"Practice makes perfect." We have all heard the cliché time and time again, but as speakers we can use this as a motto when preparing. While perfection shouldn't be the ultimate end goal, it is clear that practicing and preparing before a presentation can make all the difference. In order to become more confident, and even brush away some of those nerves, it is important to be well prepared for a presentation. Practicing can instill more confidence in a speaker and help produce an overall better product. Below, different approaches to practicing a presentation are discussed.
Try practicing in a location as similar as possible to your actual presentation space. Try to find an open classroom or use the Speech Lab. Practicing in your bathroom mirror is better than nothing, but your entire audience isn't going to fit in there.
Venue: Find a place where you feel comfortable enough to practice out loud. Where to practice can differ from person to person, so it is important to decide where you feel most comfortable practicing. This can make all the difference! By practicing somewhere you feel comfortable it will be easier to practice the presentation in its entirety.
Audience: Practicing in front of a few people can help decrease nervousness and help build your confidence for when it is time to present in front of the larger audience. Seek out people whom you feel comfortable around and practice presenting to them. Presenting to a smaller crowd is a great stepping-stone for preparing to deliver your actual presentation. Feel better practicing with a larger audience? Gather your friends, roommates, or even GVSU Speech Lab consultants to hear you deliver your presentation.
Using your time well can make all the difference when deciding when and where to practice. It is important to set goals for yourself as well as to avoid procrastination.
Goal Setting: Setting realistic and achievable goals can help make practicing for a presentation a lot less overwhelming. Try creating a practice schedule by setting aside designated times to practice during the day. For example, maybe you dedicate 15 minutes of your morning to practice your introduction out loud while you get ready, and then you use that hour break between classes to work on practicing the body of your speech, then after dinner you practice the conclusion. While the task may seem daunting at first, breaking it up and setting goals for yourself will make it much more manageable!
Avoiding Procrastination: It is always important to get a good night's sleep before the day of your presentation. Staying up late the night before and waking up extremely early the day of can actually hinder your ability to present. Try and begin your practices at least a week before presentation day. Overall, this will make you feel more confident and prepared.
Methods for Practicing
Once you find a comfortable location to practice in, it is important to begin the actual preparation. Sometimes it can be difficult to know how to even start. Remember, that once you are ready to practice your whole speech out loud, one of the most helpful things we can do as speakers is to simulate the environment in which we will be giving our actual presentation. While you might not be able to get into the actual room that you will be delivering your presentation, standing up and practicing your speech out loud is a great start!
Familiarize: Many speakers might not know where to begin when practicing for a presentation. Start by familiarizing yourself with the presentation. Flip through the slides, skim over the speech outline, and look over any visual aids you plan to use during your presentation. By having an idea of what slide comes next or what main point is next, you will begin to feel more confident and more prepared in your presentation.

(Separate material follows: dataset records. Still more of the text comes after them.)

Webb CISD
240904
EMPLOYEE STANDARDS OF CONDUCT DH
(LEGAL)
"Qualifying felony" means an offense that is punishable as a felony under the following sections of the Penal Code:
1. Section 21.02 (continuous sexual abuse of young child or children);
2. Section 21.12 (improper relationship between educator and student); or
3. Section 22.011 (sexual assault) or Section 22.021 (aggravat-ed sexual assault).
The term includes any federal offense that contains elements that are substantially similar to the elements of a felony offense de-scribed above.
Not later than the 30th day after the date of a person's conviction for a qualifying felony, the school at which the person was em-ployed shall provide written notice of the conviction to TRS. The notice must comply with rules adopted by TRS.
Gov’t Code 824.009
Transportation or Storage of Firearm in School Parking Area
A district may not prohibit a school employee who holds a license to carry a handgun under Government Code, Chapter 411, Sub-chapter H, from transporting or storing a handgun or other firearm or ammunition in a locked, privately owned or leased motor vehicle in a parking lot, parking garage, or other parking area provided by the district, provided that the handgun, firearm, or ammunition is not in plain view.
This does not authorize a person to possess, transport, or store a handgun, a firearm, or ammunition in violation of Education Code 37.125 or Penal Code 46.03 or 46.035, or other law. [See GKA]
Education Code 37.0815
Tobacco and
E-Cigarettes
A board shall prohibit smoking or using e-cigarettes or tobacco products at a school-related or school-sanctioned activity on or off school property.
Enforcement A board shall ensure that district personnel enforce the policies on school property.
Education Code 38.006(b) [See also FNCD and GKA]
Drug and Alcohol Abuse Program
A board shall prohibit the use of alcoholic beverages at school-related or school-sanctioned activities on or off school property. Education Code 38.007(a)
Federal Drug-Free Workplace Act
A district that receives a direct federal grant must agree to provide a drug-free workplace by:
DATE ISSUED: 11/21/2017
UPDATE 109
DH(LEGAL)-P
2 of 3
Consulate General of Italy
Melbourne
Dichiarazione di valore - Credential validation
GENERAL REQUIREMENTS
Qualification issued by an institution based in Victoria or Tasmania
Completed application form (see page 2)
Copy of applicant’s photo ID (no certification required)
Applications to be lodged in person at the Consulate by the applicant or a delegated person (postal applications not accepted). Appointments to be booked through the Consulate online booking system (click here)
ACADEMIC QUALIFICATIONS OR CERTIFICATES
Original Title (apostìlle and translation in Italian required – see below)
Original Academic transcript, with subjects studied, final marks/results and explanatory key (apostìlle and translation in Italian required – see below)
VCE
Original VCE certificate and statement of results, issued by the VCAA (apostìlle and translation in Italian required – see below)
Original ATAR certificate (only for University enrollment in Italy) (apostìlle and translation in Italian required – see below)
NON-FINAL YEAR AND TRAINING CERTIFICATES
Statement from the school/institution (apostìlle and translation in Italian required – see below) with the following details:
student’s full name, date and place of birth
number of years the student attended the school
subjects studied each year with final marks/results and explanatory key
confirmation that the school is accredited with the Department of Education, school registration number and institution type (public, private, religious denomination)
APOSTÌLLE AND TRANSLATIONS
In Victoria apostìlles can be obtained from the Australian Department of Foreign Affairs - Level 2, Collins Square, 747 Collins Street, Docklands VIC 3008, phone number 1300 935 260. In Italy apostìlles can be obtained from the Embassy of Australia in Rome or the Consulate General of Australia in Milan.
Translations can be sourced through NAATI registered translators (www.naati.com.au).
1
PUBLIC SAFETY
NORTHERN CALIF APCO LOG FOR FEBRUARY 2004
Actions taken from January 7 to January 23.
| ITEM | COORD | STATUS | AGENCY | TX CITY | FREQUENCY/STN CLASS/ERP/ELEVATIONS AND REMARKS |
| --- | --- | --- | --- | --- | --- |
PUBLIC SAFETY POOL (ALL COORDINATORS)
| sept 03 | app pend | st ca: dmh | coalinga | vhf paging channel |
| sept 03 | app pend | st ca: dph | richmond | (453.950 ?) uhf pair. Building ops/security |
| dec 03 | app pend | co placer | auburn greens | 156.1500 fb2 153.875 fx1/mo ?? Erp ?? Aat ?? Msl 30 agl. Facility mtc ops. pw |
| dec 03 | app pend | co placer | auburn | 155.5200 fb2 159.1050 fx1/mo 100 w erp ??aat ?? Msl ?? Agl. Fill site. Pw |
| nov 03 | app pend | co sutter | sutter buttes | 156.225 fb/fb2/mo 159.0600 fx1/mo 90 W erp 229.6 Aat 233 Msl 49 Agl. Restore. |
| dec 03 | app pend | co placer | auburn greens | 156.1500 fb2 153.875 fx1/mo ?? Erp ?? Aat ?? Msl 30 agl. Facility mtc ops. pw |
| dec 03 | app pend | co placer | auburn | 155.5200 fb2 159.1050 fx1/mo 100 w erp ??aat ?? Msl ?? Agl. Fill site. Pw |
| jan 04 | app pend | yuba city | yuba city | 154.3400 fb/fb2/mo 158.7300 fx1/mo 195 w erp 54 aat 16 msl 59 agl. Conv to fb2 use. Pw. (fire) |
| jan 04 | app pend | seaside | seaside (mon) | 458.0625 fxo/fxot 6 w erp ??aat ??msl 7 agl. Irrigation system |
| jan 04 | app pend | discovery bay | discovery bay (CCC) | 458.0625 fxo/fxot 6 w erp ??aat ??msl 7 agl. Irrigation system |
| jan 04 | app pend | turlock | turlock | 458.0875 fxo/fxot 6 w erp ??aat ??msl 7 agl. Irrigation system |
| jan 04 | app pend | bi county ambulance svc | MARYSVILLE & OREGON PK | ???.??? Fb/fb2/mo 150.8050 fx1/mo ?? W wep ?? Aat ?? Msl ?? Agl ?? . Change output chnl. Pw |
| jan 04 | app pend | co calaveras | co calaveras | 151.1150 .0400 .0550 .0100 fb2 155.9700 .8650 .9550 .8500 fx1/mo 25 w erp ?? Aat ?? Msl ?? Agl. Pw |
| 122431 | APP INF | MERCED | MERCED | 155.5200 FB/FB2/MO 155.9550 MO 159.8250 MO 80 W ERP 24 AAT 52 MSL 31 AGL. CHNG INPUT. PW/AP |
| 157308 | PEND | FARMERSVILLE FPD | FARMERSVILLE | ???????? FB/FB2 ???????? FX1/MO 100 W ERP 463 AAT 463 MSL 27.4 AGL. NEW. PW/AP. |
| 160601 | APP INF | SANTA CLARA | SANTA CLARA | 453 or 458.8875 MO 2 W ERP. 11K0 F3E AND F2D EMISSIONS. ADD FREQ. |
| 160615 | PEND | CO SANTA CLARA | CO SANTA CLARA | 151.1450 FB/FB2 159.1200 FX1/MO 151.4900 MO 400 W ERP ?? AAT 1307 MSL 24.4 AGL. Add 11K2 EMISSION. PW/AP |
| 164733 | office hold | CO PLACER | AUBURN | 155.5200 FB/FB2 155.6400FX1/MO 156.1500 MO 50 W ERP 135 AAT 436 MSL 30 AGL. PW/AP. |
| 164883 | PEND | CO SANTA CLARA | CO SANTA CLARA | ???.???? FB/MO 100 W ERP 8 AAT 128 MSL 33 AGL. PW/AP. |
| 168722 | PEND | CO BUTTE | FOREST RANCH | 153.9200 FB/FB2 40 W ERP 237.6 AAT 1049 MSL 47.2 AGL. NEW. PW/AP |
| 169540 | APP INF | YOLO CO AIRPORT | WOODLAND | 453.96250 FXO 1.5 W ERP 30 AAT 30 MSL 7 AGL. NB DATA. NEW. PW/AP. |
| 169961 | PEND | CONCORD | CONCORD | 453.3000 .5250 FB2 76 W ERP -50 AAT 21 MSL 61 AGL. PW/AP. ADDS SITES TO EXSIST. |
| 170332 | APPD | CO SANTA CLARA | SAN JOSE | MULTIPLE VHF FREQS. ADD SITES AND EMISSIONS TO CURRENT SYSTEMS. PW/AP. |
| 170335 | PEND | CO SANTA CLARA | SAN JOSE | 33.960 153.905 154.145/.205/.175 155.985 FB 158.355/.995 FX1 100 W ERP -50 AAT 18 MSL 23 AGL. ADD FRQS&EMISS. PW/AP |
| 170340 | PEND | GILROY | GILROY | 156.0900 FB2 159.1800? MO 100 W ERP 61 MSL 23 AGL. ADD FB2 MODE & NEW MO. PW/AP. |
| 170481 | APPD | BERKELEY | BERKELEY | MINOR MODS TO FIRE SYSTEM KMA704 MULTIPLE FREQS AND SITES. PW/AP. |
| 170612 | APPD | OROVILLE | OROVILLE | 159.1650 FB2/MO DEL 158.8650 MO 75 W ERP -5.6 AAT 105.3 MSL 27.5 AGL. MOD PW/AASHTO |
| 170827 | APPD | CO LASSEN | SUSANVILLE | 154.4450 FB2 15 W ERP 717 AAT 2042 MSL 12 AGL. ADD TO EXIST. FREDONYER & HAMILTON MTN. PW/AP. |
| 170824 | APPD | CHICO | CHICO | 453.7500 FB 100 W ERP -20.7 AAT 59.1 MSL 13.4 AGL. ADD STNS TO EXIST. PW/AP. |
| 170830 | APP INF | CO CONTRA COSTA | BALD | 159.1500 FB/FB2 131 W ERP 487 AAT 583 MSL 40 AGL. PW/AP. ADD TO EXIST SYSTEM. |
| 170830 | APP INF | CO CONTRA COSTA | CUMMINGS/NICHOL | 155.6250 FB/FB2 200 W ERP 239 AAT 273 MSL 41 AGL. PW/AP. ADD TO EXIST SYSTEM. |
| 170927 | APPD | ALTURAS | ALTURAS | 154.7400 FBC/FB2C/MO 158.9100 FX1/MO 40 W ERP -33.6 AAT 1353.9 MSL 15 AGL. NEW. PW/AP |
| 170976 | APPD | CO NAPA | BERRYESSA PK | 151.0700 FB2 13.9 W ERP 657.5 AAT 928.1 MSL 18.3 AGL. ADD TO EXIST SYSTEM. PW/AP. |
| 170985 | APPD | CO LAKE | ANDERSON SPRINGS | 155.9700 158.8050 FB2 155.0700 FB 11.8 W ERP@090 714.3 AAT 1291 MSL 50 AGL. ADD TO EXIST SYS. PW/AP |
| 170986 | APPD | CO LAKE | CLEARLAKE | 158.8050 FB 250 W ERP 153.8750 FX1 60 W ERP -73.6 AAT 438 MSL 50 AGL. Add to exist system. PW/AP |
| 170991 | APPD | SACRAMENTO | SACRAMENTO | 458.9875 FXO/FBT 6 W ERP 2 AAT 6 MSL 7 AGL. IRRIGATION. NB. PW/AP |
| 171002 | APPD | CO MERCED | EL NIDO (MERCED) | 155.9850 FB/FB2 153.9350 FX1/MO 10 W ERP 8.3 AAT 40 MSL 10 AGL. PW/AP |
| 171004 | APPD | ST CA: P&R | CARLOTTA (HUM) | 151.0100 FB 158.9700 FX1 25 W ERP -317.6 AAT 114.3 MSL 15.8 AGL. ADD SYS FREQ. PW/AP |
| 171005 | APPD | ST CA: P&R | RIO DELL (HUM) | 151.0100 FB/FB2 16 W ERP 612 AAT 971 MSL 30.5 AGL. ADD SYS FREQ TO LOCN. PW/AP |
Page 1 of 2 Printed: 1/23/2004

Practicing out loud: Start delivering the text out loud-remember Nike's motto and just do it! A good place to begin is by simply reading everything over a few times. Try highlighting, underlining, or bolding certain words or phrases you want to emphasize during your actual presentation. This gives you a visual reminder that you can use while practicing. As you become more confident and aware of the information in your presentation, begin to use your outline, PowerPoint, etc. as only a guide to reference. It is important to practice your presentation in its entirety, just as you would present it in the classroom. What voice or tone would you use? What gestures or movement? Try doing whatever comes naturally.
Pro Tip: As you practice your presentation, record yourself speaking. Listen to your recording while you're in the shower, on the way to class, or working out. The more you hear it, the more familiar you will be with your presentation.